Segundo o coordenador nacional de um dos Grupos Móvel de Fiscalização do Trabalho Escravo, do Ministério do Trabalho e Emprego (MTE), e auditor fiscal do Trabalho (AFT), Benedito Lima, eles eram contratados por dois empreiteiros, sendo que um deles mantinha os trabalhadores em situação de servidão por dívida e o outro por retenção dolosa de documentos. ''Encontramos um caderninho com anotações de despesas de alimentos, instrumentos de trabalho e promissórias assinadas em branco pelos trabalhadores, além das carteiras de trabalho apreendidas'', disse
A ação fiscal foi acompanhada por mais cinco AFTs, Ministério Público do Trabalho (MPT) e Polícia Militar. Para um dos trabalhadores da propriedade, João Cordeiro de Araújo, de 59 anos, oriundo de Palmital, se ação fiscal não tivesse acontecido eles continuariam trabalhando nessas condições. ''Agora eles vão arrumar o alojamento e devem nos contratar novamente'', afirma.

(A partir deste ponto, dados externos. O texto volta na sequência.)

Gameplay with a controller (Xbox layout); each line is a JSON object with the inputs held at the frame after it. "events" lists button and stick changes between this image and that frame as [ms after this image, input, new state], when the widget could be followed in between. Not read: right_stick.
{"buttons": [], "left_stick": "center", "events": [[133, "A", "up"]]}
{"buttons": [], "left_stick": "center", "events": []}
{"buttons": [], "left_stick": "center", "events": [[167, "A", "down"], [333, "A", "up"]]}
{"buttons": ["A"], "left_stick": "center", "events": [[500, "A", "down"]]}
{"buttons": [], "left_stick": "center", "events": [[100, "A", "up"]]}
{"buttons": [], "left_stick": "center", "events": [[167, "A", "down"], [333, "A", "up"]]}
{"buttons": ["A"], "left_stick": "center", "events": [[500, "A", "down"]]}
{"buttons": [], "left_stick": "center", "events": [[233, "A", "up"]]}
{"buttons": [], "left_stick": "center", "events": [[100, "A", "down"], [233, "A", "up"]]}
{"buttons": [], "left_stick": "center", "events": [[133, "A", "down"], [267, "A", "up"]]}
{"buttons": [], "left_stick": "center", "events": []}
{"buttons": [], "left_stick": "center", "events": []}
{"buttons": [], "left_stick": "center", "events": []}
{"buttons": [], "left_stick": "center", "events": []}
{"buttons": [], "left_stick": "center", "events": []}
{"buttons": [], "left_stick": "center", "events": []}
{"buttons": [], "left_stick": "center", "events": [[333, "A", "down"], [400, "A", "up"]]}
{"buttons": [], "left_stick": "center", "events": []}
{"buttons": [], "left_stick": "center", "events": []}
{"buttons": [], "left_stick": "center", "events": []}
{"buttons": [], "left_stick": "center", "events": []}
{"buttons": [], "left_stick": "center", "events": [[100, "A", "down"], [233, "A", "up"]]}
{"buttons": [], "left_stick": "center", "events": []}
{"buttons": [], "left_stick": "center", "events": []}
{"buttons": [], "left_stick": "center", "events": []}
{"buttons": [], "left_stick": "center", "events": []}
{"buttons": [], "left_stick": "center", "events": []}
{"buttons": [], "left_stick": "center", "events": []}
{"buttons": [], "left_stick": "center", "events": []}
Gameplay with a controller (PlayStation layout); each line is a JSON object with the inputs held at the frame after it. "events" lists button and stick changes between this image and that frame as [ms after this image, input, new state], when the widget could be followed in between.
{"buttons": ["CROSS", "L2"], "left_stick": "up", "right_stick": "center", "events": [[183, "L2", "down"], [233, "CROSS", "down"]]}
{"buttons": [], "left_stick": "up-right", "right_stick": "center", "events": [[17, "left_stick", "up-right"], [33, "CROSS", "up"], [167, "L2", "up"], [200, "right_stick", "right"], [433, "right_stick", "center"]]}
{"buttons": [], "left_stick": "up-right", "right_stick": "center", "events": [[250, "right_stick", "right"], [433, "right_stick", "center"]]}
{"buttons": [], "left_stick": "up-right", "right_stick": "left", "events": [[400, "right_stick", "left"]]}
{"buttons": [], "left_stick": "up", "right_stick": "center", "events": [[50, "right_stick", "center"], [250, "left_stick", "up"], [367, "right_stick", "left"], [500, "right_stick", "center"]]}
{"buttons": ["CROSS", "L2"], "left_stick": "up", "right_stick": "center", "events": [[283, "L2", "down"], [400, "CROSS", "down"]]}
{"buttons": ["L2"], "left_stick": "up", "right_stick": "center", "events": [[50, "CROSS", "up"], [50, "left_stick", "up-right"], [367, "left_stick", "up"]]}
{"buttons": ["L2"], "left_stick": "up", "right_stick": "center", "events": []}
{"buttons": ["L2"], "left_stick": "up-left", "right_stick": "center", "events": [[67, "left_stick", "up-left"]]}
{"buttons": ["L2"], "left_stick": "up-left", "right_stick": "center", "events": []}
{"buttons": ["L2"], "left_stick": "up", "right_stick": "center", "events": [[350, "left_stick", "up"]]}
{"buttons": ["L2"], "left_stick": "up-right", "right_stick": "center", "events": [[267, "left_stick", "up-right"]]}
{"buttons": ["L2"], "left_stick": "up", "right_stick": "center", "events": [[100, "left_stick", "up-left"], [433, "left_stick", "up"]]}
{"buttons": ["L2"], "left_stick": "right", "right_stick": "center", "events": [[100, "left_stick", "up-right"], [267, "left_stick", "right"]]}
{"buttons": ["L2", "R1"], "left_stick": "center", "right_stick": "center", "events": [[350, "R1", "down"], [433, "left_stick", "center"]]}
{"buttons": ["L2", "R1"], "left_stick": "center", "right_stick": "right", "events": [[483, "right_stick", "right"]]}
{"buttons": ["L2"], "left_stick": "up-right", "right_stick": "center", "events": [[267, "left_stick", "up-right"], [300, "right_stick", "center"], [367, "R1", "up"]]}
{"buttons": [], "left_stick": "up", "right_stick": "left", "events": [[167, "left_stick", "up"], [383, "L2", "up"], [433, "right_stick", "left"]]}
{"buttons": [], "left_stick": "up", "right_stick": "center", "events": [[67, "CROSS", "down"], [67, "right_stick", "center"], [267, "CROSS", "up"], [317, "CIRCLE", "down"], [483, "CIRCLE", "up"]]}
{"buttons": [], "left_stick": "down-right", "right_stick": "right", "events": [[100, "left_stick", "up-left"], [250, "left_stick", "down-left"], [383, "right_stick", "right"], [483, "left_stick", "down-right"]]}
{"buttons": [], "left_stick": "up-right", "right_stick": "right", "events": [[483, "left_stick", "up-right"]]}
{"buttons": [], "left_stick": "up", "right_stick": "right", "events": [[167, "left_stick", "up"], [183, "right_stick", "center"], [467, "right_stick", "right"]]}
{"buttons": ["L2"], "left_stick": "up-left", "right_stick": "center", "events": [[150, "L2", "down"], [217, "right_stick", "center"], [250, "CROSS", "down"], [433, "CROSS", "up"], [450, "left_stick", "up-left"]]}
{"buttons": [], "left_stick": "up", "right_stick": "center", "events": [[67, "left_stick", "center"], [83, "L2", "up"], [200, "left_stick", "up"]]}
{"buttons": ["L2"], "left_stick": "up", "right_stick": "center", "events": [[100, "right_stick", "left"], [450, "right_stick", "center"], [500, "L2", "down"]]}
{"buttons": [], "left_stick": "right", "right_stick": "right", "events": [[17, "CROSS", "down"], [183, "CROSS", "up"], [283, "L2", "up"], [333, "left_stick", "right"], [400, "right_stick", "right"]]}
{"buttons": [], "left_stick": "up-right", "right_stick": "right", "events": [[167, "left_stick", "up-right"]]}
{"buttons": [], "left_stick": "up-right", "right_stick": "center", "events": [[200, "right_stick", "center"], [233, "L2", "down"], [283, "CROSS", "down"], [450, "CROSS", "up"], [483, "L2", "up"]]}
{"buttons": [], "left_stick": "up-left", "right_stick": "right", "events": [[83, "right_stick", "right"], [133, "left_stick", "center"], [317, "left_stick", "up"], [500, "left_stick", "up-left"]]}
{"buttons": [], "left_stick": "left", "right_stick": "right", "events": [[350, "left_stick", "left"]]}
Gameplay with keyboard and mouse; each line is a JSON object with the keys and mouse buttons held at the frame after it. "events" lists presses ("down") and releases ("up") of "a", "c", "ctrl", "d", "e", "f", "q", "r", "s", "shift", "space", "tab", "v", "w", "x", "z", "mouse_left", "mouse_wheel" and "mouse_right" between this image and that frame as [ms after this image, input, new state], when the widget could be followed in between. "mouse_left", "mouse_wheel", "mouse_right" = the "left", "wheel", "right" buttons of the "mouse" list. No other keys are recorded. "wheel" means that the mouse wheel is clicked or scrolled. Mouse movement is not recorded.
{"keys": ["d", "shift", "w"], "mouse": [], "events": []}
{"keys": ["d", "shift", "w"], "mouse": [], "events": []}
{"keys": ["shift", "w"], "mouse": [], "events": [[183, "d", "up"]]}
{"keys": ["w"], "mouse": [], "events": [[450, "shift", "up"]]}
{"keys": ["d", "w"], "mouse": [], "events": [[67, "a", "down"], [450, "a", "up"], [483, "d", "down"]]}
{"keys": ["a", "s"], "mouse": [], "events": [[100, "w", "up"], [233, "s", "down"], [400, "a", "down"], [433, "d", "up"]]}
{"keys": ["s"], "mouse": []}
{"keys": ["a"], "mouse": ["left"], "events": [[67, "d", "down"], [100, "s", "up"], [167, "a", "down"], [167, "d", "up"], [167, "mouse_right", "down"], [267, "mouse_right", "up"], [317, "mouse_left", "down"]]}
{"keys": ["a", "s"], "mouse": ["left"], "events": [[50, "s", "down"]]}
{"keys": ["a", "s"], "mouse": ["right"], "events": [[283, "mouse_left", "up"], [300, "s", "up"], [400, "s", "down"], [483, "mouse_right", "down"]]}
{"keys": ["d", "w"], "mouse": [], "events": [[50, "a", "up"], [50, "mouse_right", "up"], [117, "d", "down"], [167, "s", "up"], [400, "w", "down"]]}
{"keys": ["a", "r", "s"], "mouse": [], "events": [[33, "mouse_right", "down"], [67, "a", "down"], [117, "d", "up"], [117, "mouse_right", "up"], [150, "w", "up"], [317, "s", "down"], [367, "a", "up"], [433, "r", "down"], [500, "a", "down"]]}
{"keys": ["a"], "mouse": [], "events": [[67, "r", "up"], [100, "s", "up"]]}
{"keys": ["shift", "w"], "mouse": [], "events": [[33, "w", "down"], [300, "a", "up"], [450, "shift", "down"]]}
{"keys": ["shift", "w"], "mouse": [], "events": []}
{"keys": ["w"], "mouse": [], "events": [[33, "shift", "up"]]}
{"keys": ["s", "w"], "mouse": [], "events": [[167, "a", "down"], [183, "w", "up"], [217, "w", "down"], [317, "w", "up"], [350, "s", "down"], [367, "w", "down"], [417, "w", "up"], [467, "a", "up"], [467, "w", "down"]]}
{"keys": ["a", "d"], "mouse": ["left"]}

A situação dos trabalhadores foi regularizada na DRT/PR. A empresa pagou R$ 111.326,99 em multas rescisórias. O valor mais alto pago foi de R$ 22.883,33 a um dos trabalhadores que atuou por 20 anos sem contrato formal com o empreiteiro. Treze autos de infração deverão ser lavrados e as multas estão sendo calculadas. A fazenda é propriedade da Agropastoril Novo Horizonte S/A. O MPT notificou a empresa para a assinatura do Termo de Ajusta de Conduta.
No mês passado, a fiscalização móvel localizou 84 trabalhadores em condições degradantes em duas propriedades situadas na região de Guarapuava. Do total, 60 eram contratados por pequenos empreiteiros e o restante estava sem registro em carteira de trabalho, sendo dois menores de idade. Os trabalhadores estavam atuando no corte de pinus. Cinco auditores fiscais do Trabalho participaram da ação.